Serdengeçti, Merkez Bankası'nın politikasındaki olumsuzlukları ise şöyle sıraladı: "Bu politikada dikkat edilecek hususların başında mallarımıza ve hizmetlerimize sürekli zam yapmak olmamalı. Geçmiş dönemin enflasyonuna göre değil, hedeflenen enflasyona göre fiyat politikalarınızı belirleyin. Aksi takdirde zarar edersiniz. Türkiye'de kamu açıklarını kapatmanın en kolayı yolu, kamu mallarının fiyatlarına zam yapmak olarak görülüyor. Sonunda biz Türkiye'de bazı kamu mallarının dünyadaki en pahalı ürünler olması konusu üzerinde duracağız" diye konuştu.

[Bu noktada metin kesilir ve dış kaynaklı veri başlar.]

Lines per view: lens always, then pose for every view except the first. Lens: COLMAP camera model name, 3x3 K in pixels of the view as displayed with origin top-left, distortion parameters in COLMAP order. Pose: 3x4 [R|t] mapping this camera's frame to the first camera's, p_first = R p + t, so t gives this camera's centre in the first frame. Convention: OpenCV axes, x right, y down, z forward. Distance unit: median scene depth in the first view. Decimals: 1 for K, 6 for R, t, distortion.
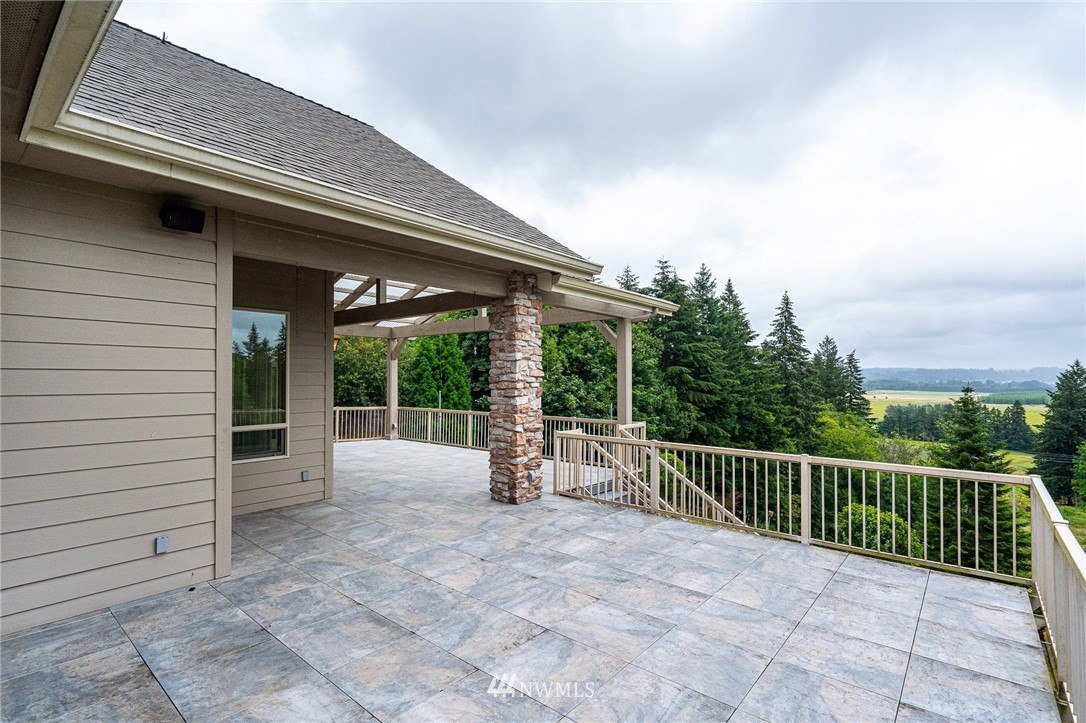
lens RADIAL K [[516.7, 0, 543.4], [0, 516.7, 363.6], [0, 0, 1]] dist [0.001494, 0.000698]
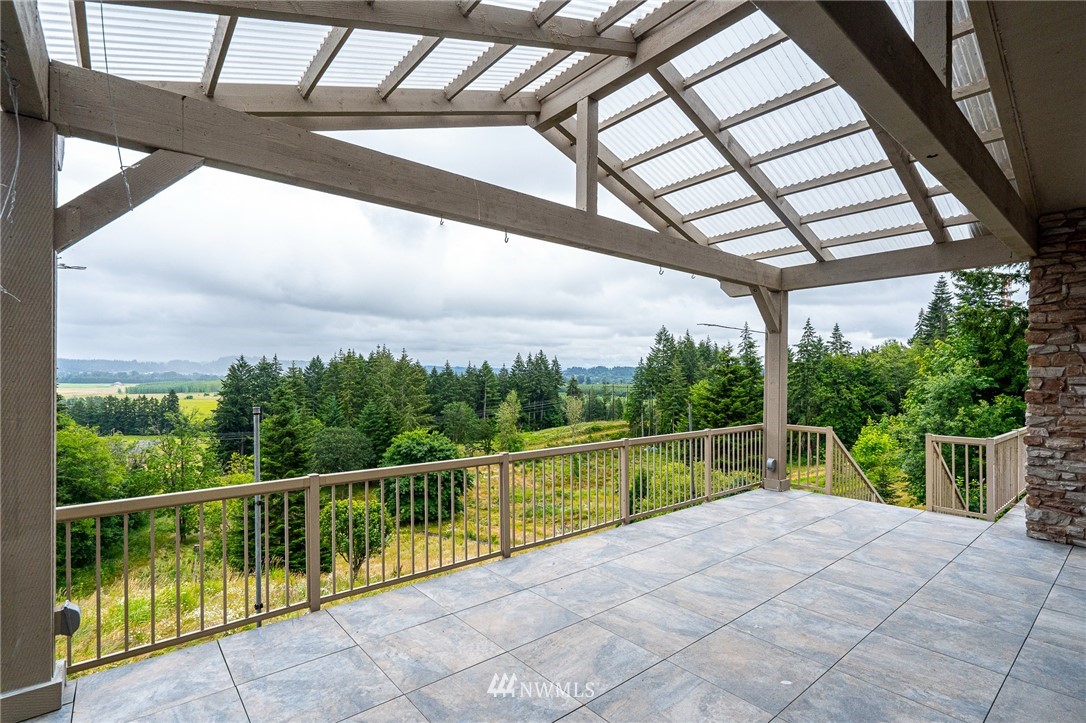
lens RADIAL K [[508.6, 0, 546.6], [0, 508.6, 374.2], [0, 0, 1]] dist [-0.001196, 0.000404]
pose [[0.174704, -0.004441, 0.984611, -0.108728], [-0.032539, 0.999418, 0.010281, 0.007676], [-0.984083, -0.033834, 0.174458, 0.204574]]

"SIFIRLARI ATMAK İÇİN ERKEN"

Merkez Bankası Başkanı Serdengeçti, Bursalı işadamlarının sorularını cevaplandırırken, paradan bugün için sıfırları atmanın erken olduğunu belirterek, düzenli bir ekonomik yapıya geçip, tek haneli enflasyon rakamı hedefini yakalandığında sıfırları atmanın daha mantıklı olacağını dile getirdi. Serdengeçti, 2002'de yüzde 30, 2003'te yüzde 20 ve 2004'te ise yüzde 12'lik enflasyon hedefini yakaladıktan sonra sıfırların atılabileceğini ifade ederek, bugünkü yüksek enflasyonda sıfırları atmanın bir anlamı olmayacağını söyledi. Serdengeçti, bir soru üzerine, bütün tasarruflarını Türk lirası olarak B tipi fonlarda tuttuğunu sözlerine ekledi.